Before comics Toppi was an illustrator, and the fine art influences can be spotted. The two sample pages both originate from the same story. There’s the celestial splendour of Gustave Doré on the left, while several pages appear influenced by Gustav Klimt. Imagine the right hand sample overlaid with plenty of gold and a few gems picked out in red. The absence of colour helps, but there’s no way on Earth combining those vastly different influences should result in coherence, yet it does. Strangely, the alternative version of the diver on the back cover has muted colour, disguising the influence.

Besides detail, Toppi loves nature, adventure, myth, legend and history. They’re all combined in ‘Black & Tans’, set during the Irish conflicts of the early 1900s. The story is simple enough, something that could have appeared in any number of US mystery anthologies over the years, but with the portraiture, bizarre designs (it opens with a crucifixion engraved on a celtic cross) and ornate stonework and clothing, it’s elevated to beauty.

Short stories contributed to anthologies were Toppi’s preferred form, not shackled by a lead character (although The Collector does have one), and the editors of these collections have arranged them in loose categories.

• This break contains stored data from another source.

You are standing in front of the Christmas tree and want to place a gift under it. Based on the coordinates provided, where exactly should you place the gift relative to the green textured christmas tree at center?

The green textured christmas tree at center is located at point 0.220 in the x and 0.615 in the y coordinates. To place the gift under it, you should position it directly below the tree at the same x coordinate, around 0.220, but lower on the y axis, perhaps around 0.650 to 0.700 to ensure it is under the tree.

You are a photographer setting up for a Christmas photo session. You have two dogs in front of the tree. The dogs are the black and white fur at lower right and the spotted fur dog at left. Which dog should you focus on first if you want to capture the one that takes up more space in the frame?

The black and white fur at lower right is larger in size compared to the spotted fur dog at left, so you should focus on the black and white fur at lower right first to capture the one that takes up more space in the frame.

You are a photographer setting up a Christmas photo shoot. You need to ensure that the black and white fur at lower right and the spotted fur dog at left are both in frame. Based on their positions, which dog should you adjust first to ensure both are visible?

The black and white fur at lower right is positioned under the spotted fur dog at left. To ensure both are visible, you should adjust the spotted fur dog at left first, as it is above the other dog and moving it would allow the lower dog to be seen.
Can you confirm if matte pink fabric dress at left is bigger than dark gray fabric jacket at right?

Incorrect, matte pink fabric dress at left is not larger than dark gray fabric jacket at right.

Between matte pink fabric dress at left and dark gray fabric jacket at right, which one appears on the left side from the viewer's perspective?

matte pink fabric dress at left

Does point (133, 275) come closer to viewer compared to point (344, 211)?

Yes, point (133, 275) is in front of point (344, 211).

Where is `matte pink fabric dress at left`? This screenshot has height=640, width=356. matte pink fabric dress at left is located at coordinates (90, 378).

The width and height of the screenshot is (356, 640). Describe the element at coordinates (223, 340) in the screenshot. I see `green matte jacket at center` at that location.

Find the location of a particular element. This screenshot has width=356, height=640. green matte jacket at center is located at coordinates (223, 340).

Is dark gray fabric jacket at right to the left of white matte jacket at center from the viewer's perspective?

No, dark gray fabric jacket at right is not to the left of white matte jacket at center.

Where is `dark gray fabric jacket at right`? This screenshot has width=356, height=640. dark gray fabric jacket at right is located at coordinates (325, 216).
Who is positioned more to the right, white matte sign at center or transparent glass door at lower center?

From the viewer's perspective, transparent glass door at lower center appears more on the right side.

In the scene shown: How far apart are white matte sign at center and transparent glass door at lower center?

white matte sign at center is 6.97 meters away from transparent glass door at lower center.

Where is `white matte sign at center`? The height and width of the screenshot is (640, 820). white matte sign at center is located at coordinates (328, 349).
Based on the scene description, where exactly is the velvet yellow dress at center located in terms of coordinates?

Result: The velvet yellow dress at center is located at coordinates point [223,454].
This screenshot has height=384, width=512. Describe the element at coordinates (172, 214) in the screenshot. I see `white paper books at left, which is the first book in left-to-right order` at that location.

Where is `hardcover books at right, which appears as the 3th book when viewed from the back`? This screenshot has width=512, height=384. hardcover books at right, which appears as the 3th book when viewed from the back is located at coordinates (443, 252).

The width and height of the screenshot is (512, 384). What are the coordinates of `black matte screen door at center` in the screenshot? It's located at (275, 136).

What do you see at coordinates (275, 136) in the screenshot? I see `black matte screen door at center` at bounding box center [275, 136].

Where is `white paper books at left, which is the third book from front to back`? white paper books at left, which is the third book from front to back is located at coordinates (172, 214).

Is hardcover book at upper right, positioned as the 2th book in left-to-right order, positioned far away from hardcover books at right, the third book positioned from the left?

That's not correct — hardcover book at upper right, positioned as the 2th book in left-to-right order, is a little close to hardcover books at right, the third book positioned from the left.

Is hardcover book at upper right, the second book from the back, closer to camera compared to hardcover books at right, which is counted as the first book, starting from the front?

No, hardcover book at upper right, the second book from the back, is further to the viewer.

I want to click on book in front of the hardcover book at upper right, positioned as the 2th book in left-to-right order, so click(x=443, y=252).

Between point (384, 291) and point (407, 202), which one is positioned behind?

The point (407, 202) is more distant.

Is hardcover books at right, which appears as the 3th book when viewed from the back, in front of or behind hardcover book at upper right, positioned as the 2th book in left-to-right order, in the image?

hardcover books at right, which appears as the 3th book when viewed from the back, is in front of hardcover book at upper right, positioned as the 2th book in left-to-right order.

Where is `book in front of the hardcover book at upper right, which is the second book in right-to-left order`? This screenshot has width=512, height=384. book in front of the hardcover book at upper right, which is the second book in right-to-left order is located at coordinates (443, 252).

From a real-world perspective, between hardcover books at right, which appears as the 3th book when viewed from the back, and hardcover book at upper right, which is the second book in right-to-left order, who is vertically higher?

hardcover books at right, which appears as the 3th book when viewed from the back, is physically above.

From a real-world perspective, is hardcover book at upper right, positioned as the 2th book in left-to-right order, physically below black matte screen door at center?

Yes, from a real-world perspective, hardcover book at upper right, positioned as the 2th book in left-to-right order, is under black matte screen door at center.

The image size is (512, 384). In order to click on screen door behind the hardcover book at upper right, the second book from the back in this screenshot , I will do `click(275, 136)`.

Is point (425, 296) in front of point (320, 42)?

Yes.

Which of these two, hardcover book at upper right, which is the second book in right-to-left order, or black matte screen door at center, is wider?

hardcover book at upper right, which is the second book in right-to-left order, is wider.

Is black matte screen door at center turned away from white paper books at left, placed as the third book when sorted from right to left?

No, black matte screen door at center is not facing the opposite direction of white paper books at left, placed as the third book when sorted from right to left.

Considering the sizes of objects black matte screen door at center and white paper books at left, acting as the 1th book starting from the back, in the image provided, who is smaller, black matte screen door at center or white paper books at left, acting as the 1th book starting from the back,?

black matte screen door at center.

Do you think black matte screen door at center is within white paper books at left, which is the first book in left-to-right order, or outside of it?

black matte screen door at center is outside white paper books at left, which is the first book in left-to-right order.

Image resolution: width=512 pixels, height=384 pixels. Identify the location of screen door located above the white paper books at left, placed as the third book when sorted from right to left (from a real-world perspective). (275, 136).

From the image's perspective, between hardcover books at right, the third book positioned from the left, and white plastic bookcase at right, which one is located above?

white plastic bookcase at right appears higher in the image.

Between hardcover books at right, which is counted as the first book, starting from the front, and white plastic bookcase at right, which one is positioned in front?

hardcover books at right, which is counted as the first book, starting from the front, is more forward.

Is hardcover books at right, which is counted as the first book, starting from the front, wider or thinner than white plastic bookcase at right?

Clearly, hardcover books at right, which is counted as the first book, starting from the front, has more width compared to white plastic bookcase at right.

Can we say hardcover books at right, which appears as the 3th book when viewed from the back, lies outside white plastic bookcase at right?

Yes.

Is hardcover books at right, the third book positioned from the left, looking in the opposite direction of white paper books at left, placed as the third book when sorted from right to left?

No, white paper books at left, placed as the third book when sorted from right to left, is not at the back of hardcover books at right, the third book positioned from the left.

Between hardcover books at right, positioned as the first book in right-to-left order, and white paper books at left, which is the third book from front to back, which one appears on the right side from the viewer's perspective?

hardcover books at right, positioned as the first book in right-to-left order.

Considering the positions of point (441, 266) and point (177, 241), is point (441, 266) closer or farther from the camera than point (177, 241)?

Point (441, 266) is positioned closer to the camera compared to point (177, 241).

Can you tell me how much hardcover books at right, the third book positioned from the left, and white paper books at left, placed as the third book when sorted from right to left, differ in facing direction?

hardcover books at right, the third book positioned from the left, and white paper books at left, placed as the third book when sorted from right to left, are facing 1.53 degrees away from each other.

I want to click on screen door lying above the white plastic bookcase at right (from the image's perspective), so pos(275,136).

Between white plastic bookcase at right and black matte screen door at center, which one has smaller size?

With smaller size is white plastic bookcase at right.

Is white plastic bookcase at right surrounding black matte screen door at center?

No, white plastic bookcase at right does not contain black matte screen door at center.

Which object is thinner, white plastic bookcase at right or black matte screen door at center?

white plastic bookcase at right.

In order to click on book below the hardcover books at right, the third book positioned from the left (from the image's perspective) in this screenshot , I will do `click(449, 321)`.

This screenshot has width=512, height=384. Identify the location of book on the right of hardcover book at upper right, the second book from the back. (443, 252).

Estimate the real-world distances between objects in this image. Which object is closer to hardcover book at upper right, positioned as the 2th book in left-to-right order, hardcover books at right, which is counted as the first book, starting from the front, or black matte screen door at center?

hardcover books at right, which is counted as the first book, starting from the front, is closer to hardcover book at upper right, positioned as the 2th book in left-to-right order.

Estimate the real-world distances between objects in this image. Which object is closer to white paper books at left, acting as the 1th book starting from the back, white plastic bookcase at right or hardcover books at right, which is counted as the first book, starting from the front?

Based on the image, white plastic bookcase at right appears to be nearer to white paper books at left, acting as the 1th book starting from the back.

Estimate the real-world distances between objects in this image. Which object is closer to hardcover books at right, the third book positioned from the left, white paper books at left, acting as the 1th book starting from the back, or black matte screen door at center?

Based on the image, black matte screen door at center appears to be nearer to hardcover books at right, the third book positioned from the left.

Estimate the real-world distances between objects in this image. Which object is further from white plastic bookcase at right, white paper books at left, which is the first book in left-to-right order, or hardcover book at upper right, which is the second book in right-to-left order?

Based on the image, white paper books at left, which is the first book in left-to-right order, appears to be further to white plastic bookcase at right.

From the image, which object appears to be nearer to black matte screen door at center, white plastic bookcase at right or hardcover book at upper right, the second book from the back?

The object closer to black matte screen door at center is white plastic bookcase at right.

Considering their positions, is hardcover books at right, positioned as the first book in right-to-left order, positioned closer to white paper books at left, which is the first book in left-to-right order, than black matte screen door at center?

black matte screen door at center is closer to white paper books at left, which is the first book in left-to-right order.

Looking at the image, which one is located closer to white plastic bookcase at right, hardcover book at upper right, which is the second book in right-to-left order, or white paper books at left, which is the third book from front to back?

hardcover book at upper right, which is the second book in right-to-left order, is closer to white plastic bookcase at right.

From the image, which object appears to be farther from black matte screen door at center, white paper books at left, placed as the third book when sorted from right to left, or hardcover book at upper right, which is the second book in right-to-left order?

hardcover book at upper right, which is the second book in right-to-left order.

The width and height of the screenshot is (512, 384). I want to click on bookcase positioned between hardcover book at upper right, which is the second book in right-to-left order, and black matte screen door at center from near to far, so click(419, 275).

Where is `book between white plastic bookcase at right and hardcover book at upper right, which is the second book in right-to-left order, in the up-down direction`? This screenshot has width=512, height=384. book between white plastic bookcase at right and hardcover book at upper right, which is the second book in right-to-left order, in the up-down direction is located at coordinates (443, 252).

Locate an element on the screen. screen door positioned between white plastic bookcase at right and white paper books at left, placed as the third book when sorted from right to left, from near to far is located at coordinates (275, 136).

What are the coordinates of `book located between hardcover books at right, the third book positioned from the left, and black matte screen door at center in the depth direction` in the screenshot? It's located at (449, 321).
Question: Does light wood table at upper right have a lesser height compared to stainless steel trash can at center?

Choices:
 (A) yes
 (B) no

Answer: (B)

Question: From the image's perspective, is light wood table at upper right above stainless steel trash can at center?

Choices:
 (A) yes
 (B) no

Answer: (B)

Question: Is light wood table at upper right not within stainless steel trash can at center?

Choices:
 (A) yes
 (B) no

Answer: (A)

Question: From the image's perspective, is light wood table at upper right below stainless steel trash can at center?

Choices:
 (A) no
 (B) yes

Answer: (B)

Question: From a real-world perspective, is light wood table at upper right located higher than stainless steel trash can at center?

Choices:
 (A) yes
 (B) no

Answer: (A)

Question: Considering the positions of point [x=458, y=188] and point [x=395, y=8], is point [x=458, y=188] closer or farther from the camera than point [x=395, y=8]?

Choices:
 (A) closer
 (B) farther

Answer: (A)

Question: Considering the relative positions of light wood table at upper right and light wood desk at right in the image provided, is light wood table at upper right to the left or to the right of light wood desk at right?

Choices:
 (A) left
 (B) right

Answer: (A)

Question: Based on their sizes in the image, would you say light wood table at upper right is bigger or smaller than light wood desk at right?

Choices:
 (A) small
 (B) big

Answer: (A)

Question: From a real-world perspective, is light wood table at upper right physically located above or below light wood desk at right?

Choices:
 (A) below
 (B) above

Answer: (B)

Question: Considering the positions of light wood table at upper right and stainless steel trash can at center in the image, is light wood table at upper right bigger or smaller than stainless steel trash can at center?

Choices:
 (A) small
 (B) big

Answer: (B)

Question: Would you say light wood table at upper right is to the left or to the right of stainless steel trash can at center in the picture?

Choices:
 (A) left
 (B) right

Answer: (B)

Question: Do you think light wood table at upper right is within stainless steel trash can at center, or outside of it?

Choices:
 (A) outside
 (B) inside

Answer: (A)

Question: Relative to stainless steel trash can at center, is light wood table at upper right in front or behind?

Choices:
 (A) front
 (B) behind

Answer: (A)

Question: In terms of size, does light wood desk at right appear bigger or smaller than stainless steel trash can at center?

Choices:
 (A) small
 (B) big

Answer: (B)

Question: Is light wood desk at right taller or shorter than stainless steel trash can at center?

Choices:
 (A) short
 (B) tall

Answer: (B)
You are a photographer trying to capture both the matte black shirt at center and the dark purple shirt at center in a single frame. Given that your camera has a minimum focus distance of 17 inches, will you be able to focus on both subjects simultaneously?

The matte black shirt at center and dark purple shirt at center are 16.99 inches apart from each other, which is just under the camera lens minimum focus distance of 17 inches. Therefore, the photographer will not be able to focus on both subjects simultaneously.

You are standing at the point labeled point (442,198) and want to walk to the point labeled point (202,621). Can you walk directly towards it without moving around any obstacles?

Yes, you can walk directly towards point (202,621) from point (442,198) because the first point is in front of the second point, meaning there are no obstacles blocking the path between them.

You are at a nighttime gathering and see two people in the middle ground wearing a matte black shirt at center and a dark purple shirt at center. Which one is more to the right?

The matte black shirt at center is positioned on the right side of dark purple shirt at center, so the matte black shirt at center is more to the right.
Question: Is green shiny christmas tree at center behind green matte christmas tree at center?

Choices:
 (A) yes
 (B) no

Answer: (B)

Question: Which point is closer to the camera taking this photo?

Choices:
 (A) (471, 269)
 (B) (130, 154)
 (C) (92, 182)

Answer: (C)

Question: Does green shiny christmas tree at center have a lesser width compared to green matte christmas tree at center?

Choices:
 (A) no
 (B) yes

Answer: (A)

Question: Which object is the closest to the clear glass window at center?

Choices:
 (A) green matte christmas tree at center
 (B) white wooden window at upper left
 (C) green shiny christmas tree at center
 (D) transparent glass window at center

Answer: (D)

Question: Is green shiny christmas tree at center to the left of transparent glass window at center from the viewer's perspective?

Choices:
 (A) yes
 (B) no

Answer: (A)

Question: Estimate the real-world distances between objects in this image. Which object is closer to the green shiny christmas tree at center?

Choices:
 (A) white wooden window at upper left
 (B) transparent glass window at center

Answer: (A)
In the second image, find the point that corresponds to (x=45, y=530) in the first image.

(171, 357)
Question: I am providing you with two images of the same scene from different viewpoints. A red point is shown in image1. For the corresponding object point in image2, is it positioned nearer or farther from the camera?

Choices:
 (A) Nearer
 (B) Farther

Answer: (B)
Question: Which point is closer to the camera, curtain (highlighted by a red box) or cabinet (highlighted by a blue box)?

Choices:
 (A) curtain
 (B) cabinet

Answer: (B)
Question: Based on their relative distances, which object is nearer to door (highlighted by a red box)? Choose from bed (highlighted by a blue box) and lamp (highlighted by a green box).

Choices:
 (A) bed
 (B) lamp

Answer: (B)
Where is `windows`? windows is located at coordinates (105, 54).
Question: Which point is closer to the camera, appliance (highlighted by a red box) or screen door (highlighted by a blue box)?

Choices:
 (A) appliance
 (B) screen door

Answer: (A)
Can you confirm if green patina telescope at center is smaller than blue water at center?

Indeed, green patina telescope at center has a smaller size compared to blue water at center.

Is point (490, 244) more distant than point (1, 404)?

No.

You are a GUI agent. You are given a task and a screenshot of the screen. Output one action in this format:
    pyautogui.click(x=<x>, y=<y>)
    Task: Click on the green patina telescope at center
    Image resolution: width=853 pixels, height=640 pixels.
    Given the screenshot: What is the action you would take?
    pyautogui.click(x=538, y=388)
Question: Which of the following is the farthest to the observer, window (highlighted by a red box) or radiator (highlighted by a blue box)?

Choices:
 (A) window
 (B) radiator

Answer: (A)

Everything featured in The Enchanted World has a mystical or fairytale element, although the content spans the globe, and the moods are as many as the stones in a Toppi tower. The tales are poignant, funny, wry, heartbreaking, wistful, terrifying, horrific, allegorical, and very, very, pleasing.

Later collections are broadly grouped by the location of the people featured, with North America next.

It’s nice to see a commitment to keeping these volumes in print, with this now on its third English language edition. As amazing as the art is the cost. For a list price of $25 you’re getting a beautifully produced album-sized hardcover (love the rounded corners) and over 150 pages of phenomenal art. Double that price and it’ll get you the first ten issues of She-Hulk in hardback.